Stereotypical anti- and pro-war stances fall into the first and last of these: “don’t invade, we might kill some noncombatants” vs “kill ’em all and let God sort ’em out.” Step one in achieving greater understanding is to recognize that while there are people on both sides of the issue who really do fit the pattern, there are far more who do not.
Good risk management practice would erode any doctrine of American infallibility; to quote again from the PMBOK (p 129): “To be successful, the organization must be committed to addressing risk management throughout the project. One measure of the organizational commitment is its dedication to gathering high-quality data on project risks and their characteristics.” Such data gathering is the antithesis of an insistence on historical perfection.
But if self-congratulation is no strategy, neither is hand-wringing. In describing our involvement in Southwest Asia in risk-management terms, I inherently imply that success is not only possible but can become more likely with time — the opposite of a quagmire.
The two cases presented in Jeanne’s post are combat in Afghanistan and reconstruction in Iraq. The identified risks are the death of noncombatants, especially children; and schedule/cost/quality problems in rebuilding. These are nontrivial concerns, and as (I hope) moral people and as taxpayers, we need to be vigilant about them.
For the combat environment, risk mitigation should take note of the following:


  • The use of extremely reliable precision-guided munitions presents an exceptionally lethal risk to persons in target areas, who are now hundreds of times more likely to be injured or killed, by comparison with the unguided bombs and missiles of past wars. It must therefore be balanced by equally improved target assessment. For a relevant development, see the optimistically titled Micro-drone aerial spies preparing for takeoff.

  • Conversely, relatively indiscriminate munitions should be phased out or at least upgraded to facilitate safe disposal of unexploded units.

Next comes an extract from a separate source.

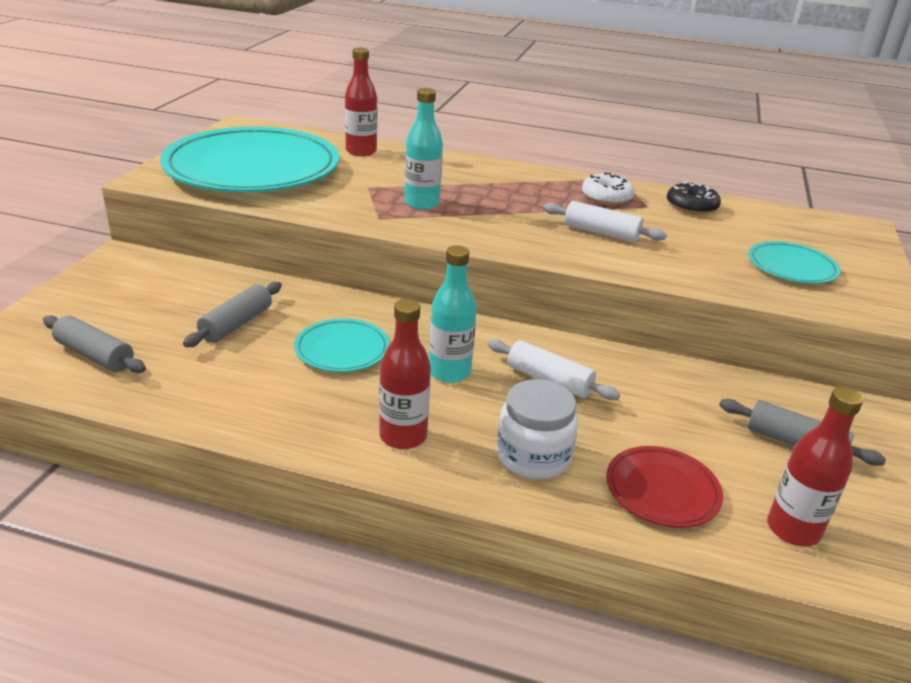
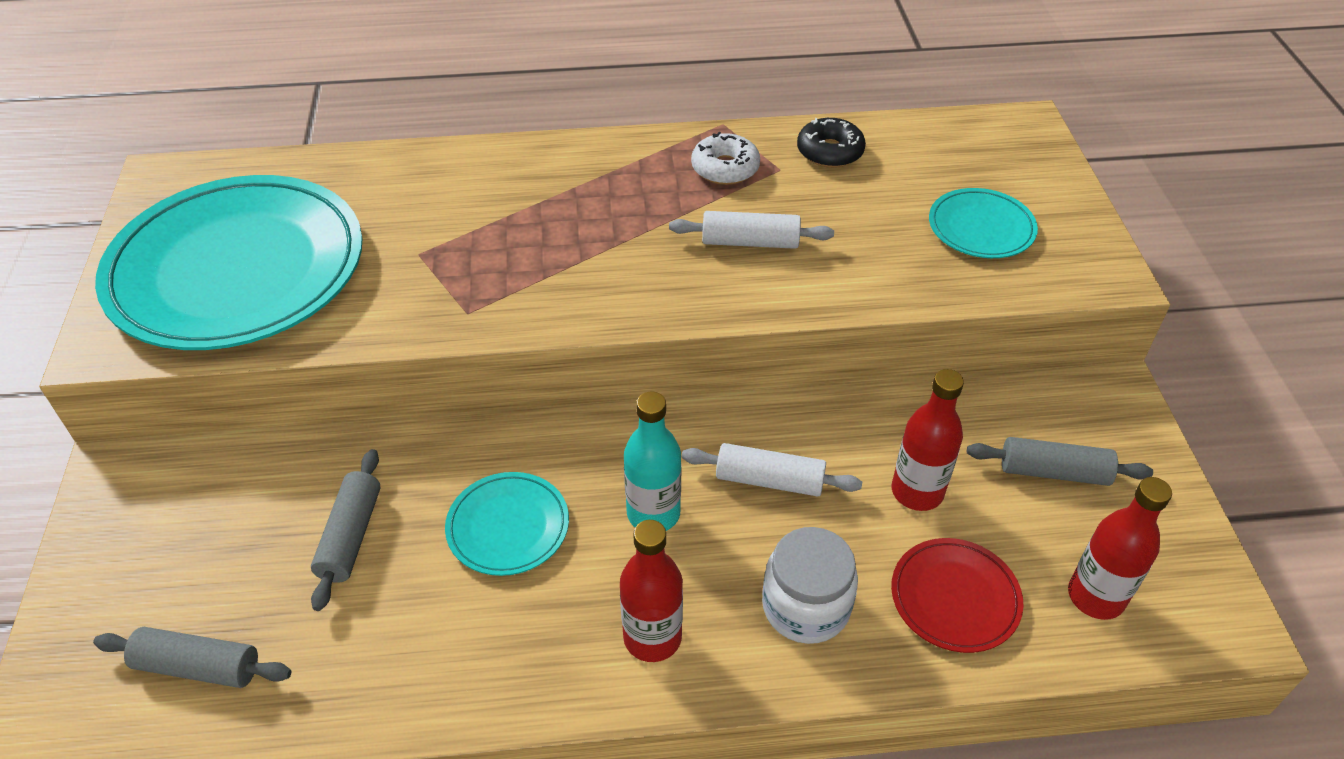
camera: 20 degrees left, 15 degrees up
(361, 152) = (367, 180): red bottle -> red bottle (917, 492)
(422, 203) = (506, 263): turquoise bottle -> none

These are significant scope/quality improvements, and will take time and (substantial) money to implement. For Iraqi reconstruction, corrective action requires a more strategic decision: should the work be delegated (risk transfer), and if so, to whom? Many Americans do not trust the UN to oversee such a task. This is complicated by the additional need to nurture civil society in Iraq to a relatively healthy condition; an organization which can’t keep dictatorships out and even puts them in charge of things is an unlikely candidate for this role (a while back, I jokingly suggested a new cabinet department).

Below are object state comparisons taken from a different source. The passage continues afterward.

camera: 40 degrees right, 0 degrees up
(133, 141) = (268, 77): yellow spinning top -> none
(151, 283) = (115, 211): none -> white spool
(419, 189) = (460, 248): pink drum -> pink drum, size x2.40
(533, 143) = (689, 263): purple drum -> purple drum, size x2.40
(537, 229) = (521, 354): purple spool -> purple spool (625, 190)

It’s hard to foresee any significant policy changes in this area — there just aren’t that many organizations, public or private, who seem capable of performing the work. But American resentment over paying for it is inevitable. And if other nations are added to the list of defeated former enemies in the next few years, such resentment will become a high-profile campaign issue. Keeping from blowing up kids in Afghanistan may seem easy by comparison.